Well, almost anything. This was the moment of truth. The next few seconds would decide whether or not, not everyone would have a good time. I mean after all he was holding our passports, snatching them as soon as we walked in and now examining them as if ISIS had infiltrated the Jews of Rockland County, Nueva York and we in turn were the infidels, or was it that after a week of Christmas Jews he wanted to prepare for whatever complaint was coming his way. I know Felice was sweating it out, she was the only one who stood to lose. She had been complaining for weeks about the all inclusive resort and the fact that she was a month away from being able to drink legally. It was already bad enough that she had to miss three days of school because we had to go the week after New Years because it was half the price. Thus the resort, while beautiful, was also going through its post New Years rehab with a decidedly non-Jewish Christmas break clientele, which included us and a few other thrifty chosen people and about 95% Spanish speaking families with young kids. Young kids who screamed, young kids everywhere, young kids that quite frankly made you want to drink.

     “So senior, are you sure everyone is 18”

Asking again, he knew the answer. He was trying to be cool. The only thing standing in the way was me. Would I follow through on my threat on the bus ride over, the same bus that was equipped with a motion sickness bag, that I would point out that she was just short of 18 and therefore didn’t qualify for the purple bracelet, instead settling for the red one, as in the color of Shirley temples.  

     “Yes, everyone is over 18.”

I figured there wasn’t enough booze at the place to make it worthwhile to answer that question any other way. He smiled and gave us all purple bracelets. I in turn avoided the first fight of the vacation, that wasn’t to come for at least another 30 minutes when, after getting up at 4am, we just wanted to sit down and stuff our faces at the buffet. From here you’re scooped up by the concierge. 

     “Hello, we need to pick your restaurant choices for the rest of your life.
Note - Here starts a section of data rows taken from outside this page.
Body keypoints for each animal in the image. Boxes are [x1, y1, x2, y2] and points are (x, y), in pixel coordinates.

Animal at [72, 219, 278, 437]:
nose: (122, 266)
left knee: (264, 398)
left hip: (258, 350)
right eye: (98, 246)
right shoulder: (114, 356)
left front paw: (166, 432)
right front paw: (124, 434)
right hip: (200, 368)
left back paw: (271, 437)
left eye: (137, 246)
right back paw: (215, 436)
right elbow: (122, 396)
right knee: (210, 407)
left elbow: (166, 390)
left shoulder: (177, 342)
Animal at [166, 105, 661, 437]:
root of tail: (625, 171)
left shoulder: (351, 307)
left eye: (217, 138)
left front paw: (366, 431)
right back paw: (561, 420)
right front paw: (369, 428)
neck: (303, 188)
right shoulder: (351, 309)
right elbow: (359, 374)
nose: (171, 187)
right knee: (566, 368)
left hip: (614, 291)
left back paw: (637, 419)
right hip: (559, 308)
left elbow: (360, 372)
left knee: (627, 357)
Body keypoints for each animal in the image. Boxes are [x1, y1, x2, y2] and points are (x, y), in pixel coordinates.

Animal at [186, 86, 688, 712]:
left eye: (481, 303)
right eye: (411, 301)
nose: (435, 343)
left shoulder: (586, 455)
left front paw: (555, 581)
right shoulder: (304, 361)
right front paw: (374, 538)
Here is the brochure, start choosing now.”

And then, without missing a beat.

     “And don’t forget to check in with the transportation to let them know when you’re leaving.”

So I’m picking meals and already planning my departure and I haven’t even had the chance to stuff my face at the buffet or any of the other restaurants that I was now forced to choose. And to this day, we still didn’t get our drink.